Томма поразили краски. Редкий, насыщенный алый, зеленый оттенка струящейся речной воды, бирюза в десять раз гуще небесной. Он увидел пурпур с металлическим отливом, коричневый с прожилками света, розовый, фиолетовый, серый, пятнистый красновато-бурый, синий оттенков купороса и кобальта, необычные блики и переливы стекловидной массы. Некоторые глазури были украшены кристаллами, похожими на снежинки, в других плавали мелкие блестки из расплавленного стекла.
Находка привела Томма в восхищение. Здесь сочетались красота формы, материала и высокое мастерство. Добротность корпуса, крепкая природная, первозданная сила, исходящая от дерева и глины, расплавленные цветные стекла, стремительные, беспокойные изгибы ваз, емкость кубков, размеры блюд — от всего этого у Томма просто дух занялся от восторга. И все-таки в этом базаре была какая-то загадка. Во-первых, — глаза Томма скользили вверх и вниз по полкам — чего-то не хватало. В разноцветье выставки отсутствовал один цвет — желтый. Желтой глазури на базаре не было. Кремовая, соломенная, янтарная — пожалуйста, но не сочная, яркая желтая.
«Может быть, гончары избегают желтого цвета из суеверия, — размышлял Томм, — или это королевский цвет, как на Земле в Древнем Китае, или он считается цветом смерти, болезни». Ход мыслей привел Томма ко второй загадке: кто эти гончары? В Пеноплане не было печей для обжига и сушки таких изделий.
Томм подошел к продавщице, прелестной девушке, почти подростку. Она носила традиционное парео ми-туун, вроде таитянского, пояс с цветочным узором вокруг талии, тростниковые сандалии. Ее кожа блестела, как янтарная глазурь у нее за спиной; она была стройна, спокойна и дружелюбна.
— Здесь все так прекрасно, — заговорил Томм. — Сколько стоит, например, вот это? — Он дотронулся до высокого графина, светло-зеленого с серебристыми прожилками и серебряным отливом.
Несмотря на красоту сосуда, цена оказалась выше, чем Томм ожидал. Видя его удивление, девушка сказала:
— Это наши праотцы, и продавать их так же дешево, как дерево или стекло, просто непочтительно.

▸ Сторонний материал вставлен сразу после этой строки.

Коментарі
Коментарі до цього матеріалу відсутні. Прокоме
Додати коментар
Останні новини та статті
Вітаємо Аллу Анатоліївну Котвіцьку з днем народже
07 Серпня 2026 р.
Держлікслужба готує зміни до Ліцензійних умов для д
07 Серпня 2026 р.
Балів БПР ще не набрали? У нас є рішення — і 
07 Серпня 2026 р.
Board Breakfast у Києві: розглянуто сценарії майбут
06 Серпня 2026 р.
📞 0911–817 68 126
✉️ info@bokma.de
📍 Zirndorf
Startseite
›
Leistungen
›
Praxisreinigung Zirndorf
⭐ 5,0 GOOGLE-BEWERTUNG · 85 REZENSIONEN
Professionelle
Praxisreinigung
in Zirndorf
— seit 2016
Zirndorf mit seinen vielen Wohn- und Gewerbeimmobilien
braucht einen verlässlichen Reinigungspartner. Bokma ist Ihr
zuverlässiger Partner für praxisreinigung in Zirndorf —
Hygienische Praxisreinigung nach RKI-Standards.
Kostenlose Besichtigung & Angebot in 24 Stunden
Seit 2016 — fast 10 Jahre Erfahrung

Томм поднял брови, но решил не придавать значения тому, что он посчитал традиционной народной символикой.
— Где производят эту посуду? — спросил он. — В Пеноплане?

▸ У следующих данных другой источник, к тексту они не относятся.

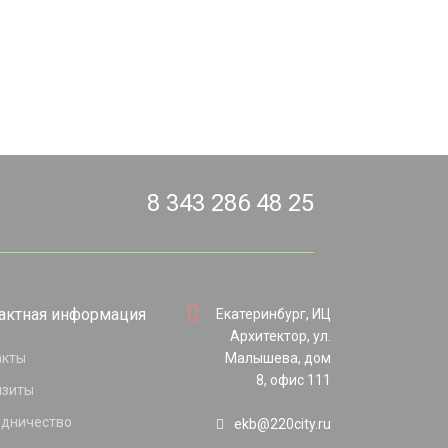
8 343 286 48 25
актная информация
Екатеринбург, ИЦ
Архитектор, ул.
акты
Малышева, дом
8, офис 111
изиты
удничество
ekb@220city.ru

Девушка замялась, и Томм почувствовал, что она слегка смущена. Она повернула голову и посмотрела в сторону Кукманкской гряды.
— Печи там, в горах; туда уходят наши праотцы и оттуда приходят сосуды… Больше я ничего не знаю.
Томм осторожно произнес:
— Вы не хотите об этом говорить?
Девушка пожала плечами.
— У меня нет причин что-то скрывать. Просто ми-туун боятся гончаров, мысли о них наводят грусть.
— Но почему?
Девушка скорчила рожицу.
— Никто не знает, что находится за первым холмом. Иногда видно, как там горят печи, и еще время от времени, когда нет мертвых, гончары забирают живых.

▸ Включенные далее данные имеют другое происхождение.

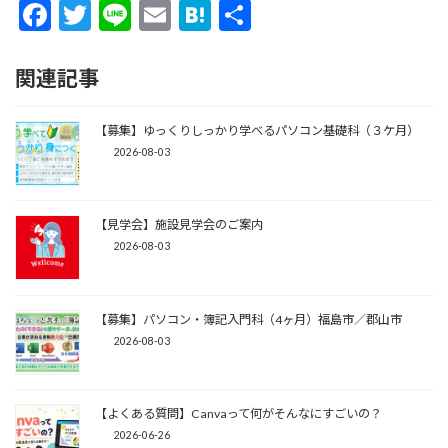
F
T
Li
E
H
共
ac
w
n
m
at
有
e
itt
e
ai
e
関連記事
b
er
l
n
o
【募集】ゆっくりしっかり学べるパソコン基礎科（３ケ月）
a
2026-08-03
o
k
【見学会】施設見学会のご案内
2026-08-03
【募集】パソコン・簿記入門科（4ヶ月）福島市／郡山市
2026-08-03
【よくある質問】Canvaって何がそんなにすごいの？
2026-06-26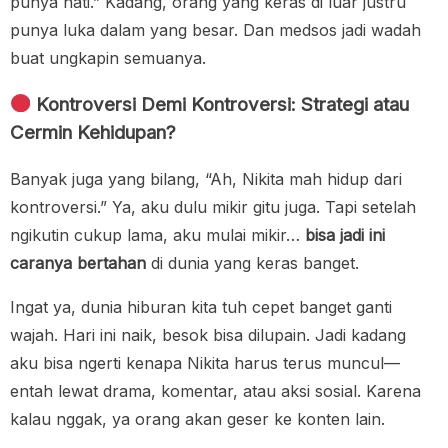
punya hati.” Kadang, orang yang keras di luar justru
punya luka dalam yang besar. Dan medsos jadi wadah
buat ungkapin semuanya.
Kontroversi Demi Kontroversi: Strategi atau
Cermin Kehidupan?
Banyak juga yang bilang, “Ah, Nikita mah hidup dari
kontroversi.” Ya, aku dulu mikir gitu juga. Tapi setelah
ngikutin cukup lama, aku mulai mikir…
bisa jadi ini
caranya bertahan
di dunia yang keras banget.
Ingat ya, dunia hiburan kita tuh cepet banget ganti
wajah. Hari ini naik, besok bisa dilupain. Jadi kadang
aku bisa ngerti kenapa Nikita harus terus muncul—
entah lewat drama, komentar, atau aksi sosial. Karena
kalau nggak, ya orang akan geser ke konten lain.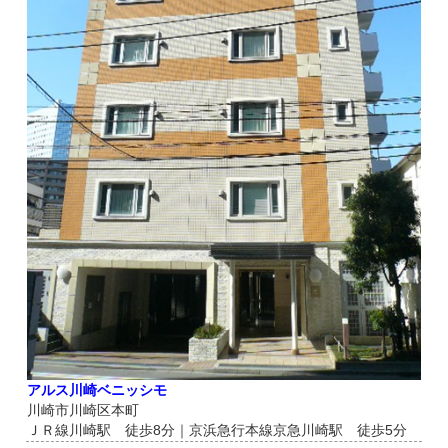
アルス川崎ベニッシモ
川崎市川崎区本町
ＪＲ線川崎駅 徒歩8分｜京浜急行本線京急川崎駅 徒歩5分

Томм подумал, что, если это правда, дело требует вмешательства Управления вплоть до применения военной силы.
— Кто эти гончары?
— Вон, — сказала девушка и показала пальцем. — Вон гончар.
Томм посмотрел туда, куда указывал палец, и увидел скачущего человека. Он был выше ростом и крупнее, чем ми-туун. Человек был закутан в длинный серый бурнус, и Томм не мог как следует его разглядеть, но подметил бледную кожу и рыжевато-каштановые волосы. Томм обратил внимание на полные корзины, навьюченные на животное.
— Что он везет?
— Рыбу, бумагу, ткани, масло — он меняет посуду на разные товары.
Томм поднял свое снаряжение для борьбы с вредителями.
— Я собираюсь на днях навестить гончаров.
— Не надо, — проговорила девушка.
— Почему?
— Это очень опасно. Они жестокие, скрытные…
Томм улыбнулся.
— Я буду осторожен.
* * *
Когда Томм вернулся в Управление, Ковилл дремал, раскинувшись в плетеном шезлонге. При виде Томма он встряхнулся и сел.
— Где вас черт носит? Я велел к сегодняшнему дню подготовить расчеты по электростанции.
— Я положил расчеты вам на стол, — вежливо ответил Томм. — Если вы хоть раз подходили к столу, то не могли их не заметить.
Ковилл вперил в Томма враждебный взгляд, но на этот раз не нашелся, что сказать. И, брюзжа, откинулся в кресле. Обычно Томм пропускал мимо ушей грубости Ковилла, объясняя их его обидой на Министерство. Ковилл считал, что он заслуживает лучшего применения и более высокой должности.